The brain agent (ask_brain tool) connects to any OpenAI-compatible chat completions endpoint (e.g. OpenClaw) to give the voice AI extended capabilities:

  • Web search and browsing
  • Calendar management
  • Task tracking
  • Long-term memory across sessions
  • File operations

The brain runs asynchronously — the relay returns {"status": "searching"} immediately so the AI can give a verbal bridge (“Let me check…”), then injects the result into the conversation when it arrives.

On disconnect, the relay syncs the full conversation transcript to the brain for long-term memory, with retry logic (backoff at 5s, 30s, 2min).

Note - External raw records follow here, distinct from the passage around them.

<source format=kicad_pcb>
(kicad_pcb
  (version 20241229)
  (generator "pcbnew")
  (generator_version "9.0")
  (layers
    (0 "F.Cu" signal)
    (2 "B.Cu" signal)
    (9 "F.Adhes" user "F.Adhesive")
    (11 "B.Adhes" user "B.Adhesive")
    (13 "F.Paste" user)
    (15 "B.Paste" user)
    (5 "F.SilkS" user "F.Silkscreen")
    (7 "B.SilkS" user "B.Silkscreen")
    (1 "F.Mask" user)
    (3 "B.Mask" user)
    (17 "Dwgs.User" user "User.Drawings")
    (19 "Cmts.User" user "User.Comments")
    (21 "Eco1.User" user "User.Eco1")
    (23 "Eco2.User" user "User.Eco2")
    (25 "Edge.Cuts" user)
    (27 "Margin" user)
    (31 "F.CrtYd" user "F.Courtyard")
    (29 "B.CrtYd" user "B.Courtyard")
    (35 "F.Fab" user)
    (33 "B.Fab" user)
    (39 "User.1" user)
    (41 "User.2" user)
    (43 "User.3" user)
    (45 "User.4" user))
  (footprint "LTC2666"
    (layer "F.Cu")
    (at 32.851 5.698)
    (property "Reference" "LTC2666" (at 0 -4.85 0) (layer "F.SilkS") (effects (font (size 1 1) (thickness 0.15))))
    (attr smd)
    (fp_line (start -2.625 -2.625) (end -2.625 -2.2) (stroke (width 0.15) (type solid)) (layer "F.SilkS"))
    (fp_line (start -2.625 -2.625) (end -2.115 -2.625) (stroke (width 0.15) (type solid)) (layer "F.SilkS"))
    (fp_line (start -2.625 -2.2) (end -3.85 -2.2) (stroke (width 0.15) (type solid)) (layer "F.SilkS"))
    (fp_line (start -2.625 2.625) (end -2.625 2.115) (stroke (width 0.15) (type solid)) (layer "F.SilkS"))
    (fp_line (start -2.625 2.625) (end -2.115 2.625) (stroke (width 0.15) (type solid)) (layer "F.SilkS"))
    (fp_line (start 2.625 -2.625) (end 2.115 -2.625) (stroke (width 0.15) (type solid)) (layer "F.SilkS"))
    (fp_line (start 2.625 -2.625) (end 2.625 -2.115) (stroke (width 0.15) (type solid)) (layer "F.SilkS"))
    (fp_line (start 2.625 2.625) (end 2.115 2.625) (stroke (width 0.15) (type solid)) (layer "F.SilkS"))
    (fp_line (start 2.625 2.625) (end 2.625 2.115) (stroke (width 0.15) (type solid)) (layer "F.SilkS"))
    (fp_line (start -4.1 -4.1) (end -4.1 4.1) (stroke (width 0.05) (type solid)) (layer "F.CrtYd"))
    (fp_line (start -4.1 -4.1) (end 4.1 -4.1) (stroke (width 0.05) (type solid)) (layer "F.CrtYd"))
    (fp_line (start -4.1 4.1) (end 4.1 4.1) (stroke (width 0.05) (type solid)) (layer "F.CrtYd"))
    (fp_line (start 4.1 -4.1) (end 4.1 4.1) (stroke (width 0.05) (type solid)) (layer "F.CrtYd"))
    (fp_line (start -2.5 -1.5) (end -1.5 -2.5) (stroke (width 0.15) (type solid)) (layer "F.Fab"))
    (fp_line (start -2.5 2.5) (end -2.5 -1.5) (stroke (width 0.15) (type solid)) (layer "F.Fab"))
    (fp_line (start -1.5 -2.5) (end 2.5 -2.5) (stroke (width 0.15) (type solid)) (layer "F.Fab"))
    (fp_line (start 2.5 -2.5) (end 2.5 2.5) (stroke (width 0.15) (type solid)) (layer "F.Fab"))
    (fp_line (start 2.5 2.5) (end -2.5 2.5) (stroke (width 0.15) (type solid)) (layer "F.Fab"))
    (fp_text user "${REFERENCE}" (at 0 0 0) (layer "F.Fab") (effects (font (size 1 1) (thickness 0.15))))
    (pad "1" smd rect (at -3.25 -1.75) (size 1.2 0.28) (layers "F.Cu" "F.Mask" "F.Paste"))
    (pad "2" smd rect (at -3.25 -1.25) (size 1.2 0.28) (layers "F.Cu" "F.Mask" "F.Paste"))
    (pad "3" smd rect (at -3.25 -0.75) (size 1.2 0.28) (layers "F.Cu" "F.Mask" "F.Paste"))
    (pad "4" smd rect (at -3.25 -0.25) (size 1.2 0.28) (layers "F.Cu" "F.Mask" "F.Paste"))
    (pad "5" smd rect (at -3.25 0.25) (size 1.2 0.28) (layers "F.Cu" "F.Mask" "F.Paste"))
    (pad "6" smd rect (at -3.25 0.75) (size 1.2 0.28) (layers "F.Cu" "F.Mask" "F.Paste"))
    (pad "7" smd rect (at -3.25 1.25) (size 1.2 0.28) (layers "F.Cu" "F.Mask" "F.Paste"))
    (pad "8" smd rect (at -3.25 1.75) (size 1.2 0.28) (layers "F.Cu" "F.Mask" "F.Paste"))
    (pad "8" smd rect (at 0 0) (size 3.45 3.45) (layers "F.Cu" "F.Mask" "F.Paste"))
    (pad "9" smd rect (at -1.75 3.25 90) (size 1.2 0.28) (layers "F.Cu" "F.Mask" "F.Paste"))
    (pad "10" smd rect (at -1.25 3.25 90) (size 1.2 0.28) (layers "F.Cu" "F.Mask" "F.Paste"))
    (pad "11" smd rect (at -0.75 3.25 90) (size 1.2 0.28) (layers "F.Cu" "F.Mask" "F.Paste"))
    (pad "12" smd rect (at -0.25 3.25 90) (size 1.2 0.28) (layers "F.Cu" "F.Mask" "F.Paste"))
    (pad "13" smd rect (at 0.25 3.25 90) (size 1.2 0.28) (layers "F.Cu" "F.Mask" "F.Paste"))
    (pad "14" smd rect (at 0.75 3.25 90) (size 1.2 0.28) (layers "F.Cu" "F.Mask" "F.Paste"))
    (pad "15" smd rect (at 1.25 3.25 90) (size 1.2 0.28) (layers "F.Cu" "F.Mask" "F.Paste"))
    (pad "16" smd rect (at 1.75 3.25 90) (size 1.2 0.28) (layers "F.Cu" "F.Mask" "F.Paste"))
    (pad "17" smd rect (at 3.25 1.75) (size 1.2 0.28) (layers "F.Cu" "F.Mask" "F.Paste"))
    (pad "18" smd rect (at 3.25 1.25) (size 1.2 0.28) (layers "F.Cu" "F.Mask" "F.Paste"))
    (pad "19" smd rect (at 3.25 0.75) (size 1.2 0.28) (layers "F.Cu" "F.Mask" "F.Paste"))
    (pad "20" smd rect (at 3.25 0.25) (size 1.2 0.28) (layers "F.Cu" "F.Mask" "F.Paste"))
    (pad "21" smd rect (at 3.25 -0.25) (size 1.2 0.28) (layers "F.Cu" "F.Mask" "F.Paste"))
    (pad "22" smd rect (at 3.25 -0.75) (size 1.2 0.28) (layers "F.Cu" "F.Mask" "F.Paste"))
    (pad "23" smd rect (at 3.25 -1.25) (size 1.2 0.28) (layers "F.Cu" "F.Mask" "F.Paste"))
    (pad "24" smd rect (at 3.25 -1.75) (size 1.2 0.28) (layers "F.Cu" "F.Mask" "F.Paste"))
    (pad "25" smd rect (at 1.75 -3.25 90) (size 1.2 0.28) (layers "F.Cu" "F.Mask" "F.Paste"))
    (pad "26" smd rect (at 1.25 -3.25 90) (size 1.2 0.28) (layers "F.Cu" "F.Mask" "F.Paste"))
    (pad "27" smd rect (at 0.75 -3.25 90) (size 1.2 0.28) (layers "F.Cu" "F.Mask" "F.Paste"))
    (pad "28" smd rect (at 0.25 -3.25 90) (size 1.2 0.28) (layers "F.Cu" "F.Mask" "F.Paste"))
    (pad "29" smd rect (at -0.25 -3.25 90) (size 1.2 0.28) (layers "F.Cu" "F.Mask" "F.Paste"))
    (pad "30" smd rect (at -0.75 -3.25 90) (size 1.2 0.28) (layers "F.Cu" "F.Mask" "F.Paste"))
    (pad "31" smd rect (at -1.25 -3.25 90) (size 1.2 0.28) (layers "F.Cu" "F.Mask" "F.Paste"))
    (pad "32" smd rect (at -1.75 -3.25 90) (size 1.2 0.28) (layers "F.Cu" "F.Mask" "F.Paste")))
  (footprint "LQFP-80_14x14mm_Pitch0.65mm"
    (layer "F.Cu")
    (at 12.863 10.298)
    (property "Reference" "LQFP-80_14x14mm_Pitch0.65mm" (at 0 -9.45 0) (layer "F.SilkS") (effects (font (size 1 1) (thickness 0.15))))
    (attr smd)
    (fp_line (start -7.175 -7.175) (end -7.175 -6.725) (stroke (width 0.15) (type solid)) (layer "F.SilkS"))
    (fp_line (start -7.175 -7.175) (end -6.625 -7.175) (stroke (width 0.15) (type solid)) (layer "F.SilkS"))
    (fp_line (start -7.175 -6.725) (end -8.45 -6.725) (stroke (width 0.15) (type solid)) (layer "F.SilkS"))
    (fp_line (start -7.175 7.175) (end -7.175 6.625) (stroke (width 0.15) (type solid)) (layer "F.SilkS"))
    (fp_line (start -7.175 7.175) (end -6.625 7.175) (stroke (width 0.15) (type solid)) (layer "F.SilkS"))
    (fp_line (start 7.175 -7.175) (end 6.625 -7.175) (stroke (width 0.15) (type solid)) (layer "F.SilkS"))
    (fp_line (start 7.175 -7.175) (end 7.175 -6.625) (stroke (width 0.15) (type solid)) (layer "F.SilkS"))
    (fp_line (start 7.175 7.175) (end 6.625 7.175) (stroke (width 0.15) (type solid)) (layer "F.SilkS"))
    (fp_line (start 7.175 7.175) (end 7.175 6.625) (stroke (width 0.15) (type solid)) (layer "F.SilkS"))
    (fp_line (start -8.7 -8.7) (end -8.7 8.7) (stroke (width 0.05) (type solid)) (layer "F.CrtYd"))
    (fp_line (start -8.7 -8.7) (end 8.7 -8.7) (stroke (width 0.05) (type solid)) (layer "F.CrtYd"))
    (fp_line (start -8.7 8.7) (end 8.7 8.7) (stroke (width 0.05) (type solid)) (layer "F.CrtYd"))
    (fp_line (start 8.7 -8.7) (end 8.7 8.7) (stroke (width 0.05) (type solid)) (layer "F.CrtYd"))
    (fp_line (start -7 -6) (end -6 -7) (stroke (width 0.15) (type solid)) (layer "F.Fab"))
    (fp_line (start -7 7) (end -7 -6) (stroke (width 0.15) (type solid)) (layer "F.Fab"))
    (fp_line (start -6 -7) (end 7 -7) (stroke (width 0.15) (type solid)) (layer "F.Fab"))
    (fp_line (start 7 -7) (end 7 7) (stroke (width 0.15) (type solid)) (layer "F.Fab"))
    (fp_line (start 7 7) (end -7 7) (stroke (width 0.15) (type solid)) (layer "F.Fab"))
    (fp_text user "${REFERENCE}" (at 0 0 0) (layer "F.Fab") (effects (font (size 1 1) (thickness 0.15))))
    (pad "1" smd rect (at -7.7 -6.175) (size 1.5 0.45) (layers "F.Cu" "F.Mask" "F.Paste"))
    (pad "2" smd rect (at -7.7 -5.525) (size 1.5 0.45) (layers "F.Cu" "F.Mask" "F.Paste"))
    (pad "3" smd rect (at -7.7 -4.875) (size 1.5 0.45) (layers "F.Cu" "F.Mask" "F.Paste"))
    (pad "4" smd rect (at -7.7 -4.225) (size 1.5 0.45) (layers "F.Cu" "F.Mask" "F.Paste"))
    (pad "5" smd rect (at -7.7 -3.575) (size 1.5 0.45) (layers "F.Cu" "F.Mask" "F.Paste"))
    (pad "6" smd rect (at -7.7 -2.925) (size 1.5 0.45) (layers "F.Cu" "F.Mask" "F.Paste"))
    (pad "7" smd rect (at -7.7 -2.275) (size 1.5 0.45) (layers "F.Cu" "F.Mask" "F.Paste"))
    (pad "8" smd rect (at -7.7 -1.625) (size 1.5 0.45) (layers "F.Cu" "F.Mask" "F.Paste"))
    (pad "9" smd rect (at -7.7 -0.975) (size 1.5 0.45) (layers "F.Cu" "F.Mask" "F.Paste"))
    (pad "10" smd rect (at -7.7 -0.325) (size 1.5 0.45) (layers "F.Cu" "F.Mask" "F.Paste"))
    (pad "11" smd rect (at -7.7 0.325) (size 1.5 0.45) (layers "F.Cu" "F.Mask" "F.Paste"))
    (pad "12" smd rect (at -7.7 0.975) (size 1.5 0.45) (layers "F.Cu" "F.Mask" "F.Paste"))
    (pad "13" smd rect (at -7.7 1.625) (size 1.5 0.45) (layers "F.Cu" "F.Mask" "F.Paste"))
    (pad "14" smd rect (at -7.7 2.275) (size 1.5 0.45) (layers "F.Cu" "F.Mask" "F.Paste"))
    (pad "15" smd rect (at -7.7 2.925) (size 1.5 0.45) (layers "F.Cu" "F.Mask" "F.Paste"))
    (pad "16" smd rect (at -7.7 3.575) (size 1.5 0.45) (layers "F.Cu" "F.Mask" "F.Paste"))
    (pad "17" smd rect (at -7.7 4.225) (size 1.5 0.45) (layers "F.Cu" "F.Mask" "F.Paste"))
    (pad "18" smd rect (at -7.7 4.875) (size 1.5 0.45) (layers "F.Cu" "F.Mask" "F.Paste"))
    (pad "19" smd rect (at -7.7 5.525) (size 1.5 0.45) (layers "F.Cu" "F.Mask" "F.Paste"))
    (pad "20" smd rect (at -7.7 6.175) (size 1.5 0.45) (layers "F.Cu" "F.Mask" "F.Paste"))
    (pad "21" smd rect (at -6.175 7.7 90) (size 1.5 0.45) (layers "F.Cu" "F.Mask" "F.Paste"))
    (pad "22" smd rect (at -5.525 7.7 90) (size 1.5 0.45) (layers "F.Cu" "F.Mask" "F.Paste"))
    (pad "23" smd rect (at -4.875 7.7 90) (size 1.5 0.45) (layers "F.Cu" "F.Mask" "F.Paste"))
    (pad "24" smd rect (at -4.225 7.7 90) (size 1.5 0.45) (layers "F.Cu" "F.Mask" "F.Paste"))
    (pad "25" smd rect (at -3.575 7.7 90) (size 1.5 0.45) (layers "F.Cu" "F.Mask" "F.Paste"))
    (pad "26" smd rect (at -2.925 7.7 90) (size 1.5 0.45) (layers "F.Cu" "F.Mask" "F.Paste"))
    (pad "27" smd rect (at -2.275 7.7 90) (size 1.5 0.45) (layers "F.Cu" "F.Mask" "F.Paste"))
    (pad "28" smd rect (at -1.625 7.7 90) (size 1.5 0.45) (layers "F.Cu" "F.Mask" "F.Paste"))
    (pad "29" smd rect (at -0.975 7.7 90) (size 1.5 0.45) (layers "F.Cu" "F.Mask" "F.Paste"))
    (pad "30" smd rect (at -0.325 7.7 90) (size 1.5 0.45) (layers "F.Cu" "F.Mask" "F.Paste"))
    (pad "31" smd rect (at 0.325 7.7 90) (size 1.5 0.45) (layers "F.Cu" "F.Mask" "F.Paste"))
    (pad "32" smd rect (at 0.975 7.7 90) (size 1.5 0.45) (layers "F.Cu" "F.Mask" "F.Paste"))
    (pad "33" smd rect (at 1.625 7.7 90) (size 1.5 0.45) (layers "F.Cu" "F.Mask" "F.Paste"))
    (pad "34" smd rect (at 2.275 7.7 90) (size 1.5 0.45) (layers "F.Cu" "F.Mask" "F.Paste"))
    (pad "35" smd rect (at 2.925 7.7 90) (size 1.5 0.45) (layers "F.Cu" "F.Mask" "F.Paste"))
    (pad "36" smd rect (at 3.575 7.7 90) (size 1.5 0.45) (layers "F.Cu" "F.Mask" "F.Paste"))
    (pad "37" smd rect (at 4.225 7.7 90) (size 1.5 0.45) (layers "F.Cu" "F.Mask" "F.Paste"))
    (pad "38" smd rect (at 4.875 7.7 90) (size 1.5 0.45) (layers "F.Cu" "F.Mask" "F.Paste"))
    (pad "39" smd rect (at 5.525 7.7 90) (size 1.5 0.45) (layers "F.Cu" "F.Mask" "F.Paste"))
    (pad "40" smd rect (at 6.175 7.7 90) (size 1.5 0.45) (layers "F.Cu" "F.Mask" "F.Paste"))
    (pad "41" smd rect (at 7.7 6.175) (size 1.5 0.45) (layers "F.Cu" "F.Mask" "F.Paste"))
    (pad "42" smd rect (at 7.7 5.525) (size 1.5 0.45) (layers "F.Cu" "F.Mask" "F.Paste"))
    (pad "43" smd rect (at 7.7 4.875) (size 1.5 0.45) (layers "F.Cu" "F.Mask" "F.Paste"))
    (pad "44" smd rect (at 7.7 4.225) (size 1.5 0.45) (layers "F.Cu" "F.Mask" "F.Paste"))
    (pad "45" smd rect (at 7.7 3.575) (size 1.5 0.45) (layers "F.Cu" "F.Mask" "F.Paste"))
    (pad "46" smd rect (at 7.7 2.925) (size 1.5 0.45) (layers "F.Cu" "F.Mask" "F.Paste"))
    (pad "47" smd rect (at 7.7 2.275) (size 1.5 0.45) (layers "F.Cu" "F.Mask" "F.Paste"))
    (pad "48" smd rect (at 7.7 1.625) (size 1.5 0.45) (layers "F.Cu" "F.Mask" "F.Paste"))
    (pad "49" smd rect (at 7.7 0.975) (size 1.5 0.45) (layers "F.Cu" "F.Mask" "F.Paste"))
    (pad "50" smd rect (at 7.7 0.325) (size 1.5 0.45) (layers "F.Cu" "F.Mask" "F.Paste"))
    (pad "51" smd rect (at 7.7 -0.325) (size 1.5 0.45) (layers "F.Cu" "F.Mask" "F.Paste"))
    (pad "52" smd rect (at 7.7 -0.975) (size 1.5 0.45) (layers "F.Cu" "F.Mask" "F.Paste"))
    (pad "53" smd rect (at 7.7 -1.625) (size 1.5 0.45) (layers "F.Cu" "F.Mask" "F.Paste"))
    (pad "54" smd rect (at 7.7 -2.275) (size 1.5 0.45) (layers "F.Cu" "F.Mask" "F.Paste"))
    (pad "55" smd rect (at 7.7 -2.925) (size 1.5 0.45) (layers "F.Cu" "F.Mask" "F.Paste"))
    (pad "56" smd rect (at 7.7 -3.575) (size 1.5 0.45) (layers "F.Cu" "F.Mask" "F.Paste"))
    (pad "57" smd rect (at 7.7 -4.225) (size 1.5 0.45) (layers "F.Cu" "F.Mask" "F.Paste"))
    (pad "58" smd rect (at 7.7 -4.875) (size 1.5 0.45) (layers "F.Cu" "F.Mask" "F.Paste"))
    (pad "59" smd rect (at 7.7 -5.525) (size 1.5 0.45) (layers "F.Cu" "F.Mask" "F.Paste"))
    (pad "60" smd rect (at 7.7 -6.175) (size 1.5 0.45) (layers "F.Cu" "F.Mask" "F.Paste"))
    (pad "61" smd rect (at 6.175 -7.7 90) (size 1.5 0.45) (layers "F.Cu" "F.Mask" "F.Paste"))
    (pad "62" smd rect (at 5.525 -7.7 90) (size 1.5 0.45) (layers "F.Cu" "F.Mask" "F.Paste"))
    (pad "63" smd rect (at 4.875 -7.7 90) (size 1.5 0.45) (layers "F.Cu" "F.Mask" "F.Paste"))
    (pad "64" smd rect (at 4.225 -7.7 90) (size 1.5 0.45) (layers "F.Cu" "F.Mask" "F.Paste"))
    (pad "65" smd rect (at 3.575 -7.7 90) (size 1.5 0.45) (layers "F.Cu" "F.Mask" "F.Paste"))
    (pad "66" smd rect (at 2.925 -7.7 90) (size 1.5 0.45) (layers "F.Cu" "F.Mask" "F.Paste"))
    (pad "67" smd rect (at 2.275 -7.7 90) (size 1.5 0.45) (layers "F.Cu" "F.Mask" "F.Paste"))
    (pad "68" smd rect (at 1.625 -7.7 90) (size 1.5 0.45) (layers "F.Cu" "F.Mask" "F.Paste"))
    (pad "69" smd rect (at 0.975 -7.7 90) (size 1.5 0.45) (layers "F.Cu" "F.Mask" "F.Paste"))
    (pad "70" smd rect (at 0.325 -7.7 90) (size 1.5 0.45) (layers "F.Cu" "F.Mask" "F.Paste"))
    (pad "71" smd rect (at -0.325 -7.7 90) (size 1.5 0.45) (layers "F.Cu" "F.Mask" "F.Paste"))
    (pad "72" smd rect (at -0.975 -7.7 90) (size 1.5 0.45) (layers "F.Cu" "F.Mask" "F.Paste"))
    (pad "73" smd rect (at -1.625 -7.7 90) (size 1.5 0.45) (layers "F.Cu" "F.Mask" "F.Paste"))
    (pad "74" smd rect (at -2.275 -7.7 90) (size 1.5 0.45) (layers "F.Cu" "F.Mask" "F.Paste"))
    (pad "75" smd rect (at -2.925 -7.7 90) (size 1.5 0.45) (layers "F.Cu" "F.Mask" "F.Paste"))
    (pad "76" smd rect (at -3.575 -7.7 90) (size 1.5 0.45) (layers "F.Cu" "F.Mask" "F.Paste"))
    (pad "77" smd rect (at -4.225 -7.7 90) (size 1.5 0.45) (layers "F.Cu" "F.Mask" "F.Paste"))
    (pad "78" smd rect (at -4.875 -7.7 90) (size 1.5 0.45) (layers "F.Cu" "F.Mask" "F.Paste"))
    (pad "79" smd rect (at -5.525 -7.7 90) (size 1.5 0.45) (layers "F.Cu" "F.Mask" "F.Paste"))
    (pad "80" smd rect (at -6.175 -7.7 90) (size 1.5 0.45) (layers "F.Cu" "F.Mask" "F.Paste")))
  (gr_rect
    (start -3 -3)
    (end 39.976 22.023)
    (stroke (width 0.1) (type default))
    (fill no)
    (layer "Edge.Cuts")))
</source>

Two tools are handled server-side (never forwarded to the client):

  • echo_tool — test tool that echoes back input (useful for verifying the tool pipeline)
  • ask_brain — async brain agent call (described above)

If no audio is received for 20 seconds, the relay injects a gentle prompt asking the AI to check if the user is still there. The watchdog pauses during tool calls to avoid interrupting work in progress.